Independent Random Variables
Independent random variables are random variables that do not affect each other's outcomes. When two random variables, like \( X \) and \( Y \), are independent, the occurrence of a particular event involving one variable does not change or inform the probability of events involving the other.
  • If \( X \) and \( Y \) are independent, then \( P(X = a, Y = b) = P(X = a) \cdot P(Y = b) \).
This property is very useful when solving probability problems because it allows separate probabilities to be multiplied directly without any adjustments.

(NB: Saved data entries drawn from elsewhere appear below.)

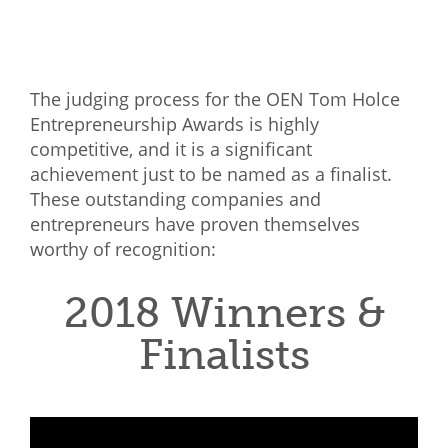
Mixer
2026 Angel Oregon Technology
The judging process for the OEN Tom Holce
2026 Angel Oregon Consumer Packaged Goods
Entrepreneurship Awards is highly
2026 Angel Oregon Life & Bioscience
competitive, and it is a significant
achievement just to be named as a finalist.
NW Inno Hub
These outstanding companies and
entrepreneurs have proven themselves
Events
worthy of recognition:
2026 Oregon Entrepreneurship Awards
2018 Winners &
OEN Events
Finalists
Community Events
About
Our Mission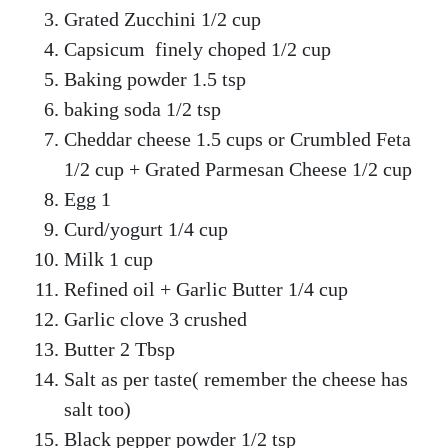
Grated Zucchini 1/2 cup
Capsicum finely choped 1/2 cup
Baking powder 1.5 tsp
baking soda 1/2 tsp
Cheddar cheese 1.5 cups or Crumbled Feta
1/2 cup + Grated Parmesan Cheese 1/2 cup
Egg 1
Curd/yogurt 1/4 cup
Milk 1 cup
Refined oil + Garlic Butter 1/4 cup
Garlic clove 3 crushed
Butter 2 Tbsp
Salt as per taste( remember the cheese has
salt too)
Black pepper powder 1/2 tsp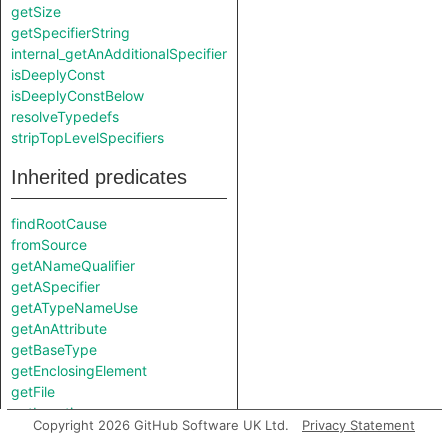
getSize
getSpecifierString
internal_getAnAdditionalSpecifier
isDeeplyConst
isDeeplyConstBelow
resolveTypedefs
stripTopLevelSpecifiers
Inherited predicates
findRootCause
fromSource
getANameQualifier
getASpecifier
getATypeNameUse
getAnAttribute
getBaseType
getEnclosingElement
getFile
getLocation
Copyright 2026 GitHub Software UK Ltd.
Privacy Statement
getName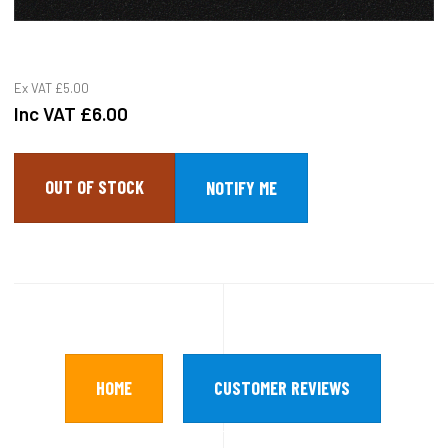
Ex VAT
£5.00
Inc VAT
£6.00
OUT OF STOCK
HOME
CUSTOMER REVIEWS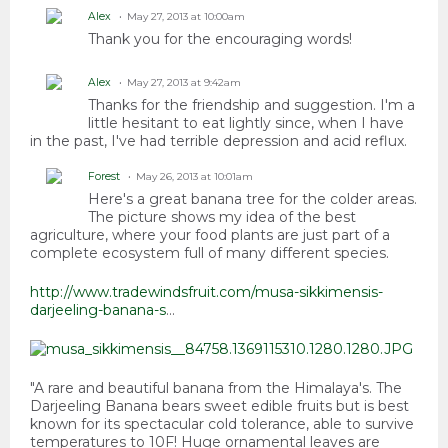
Alex
May 27, 2013 at 10:00am
Thank you for the encouraging words!
Alex
May 27, 2013 at 9:42am
Thanks for the friendship and suggestion. I'm a
little hesitant to eat lightly since, when I have
in the past, I've had terrible depression and acid reflux.
Forest
May 26, 2013 at 10:01am
Here's a great banana tree for the colder areas.
The picture shows my idea of the best
agriculture, where your food plants are just part of a
complete ecosystem full of many different species.
http://www.tradewindsfruit.com/musa-sikkimensis-
darjeeling-banana-s
...
"A rare and beautiful banana from the Himalaya's. The
Darjeeling Banana bears sweet edible fruits but is best
known for its spectacular cold tolerance, able to survive
temperatures to 10F! Huge ornamental leaves are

In the context of our exercise, since \( X \) and \( Y \) are independent, we could express the joint probability \( P(X = r, Y = s) \) as the product of individual probabilities, \( P(X = r) \) and \( P(Y = s) \). This greatly simplifies calculations because it breaks down complex joint probabilities into simpler single-variable probabilities.
Law of Total Probability
The Law of Total Probability is an essential principle in probability theory that provides a way to calculate the total probability of an outcome which can be broken down into several mutually exclusive events. The law states:
  • \( P(B) = P(B \cap A_1) + P(B \cap A_2) + \ldots + P(B \cap A_n) \),
where \( A_1, A_2, \ldots, A_n \) are various events and all their outcomes cover the sample space.
In our exercise, this law is indirectly used when identifying all ways \( X + Y = r + s \) can happen. We need to consider every possible value \( k \) that \( X \) could take, for which \( Y = r + s - k \), and then sum these probabilities, i.e., the probability of all combinations that sum up to \( r + s \). This approach is crucial for breaking down the complex scenarios covering combinations of two random variables into manageable parts, enabling us to find the denominator for the conditional probability calculation.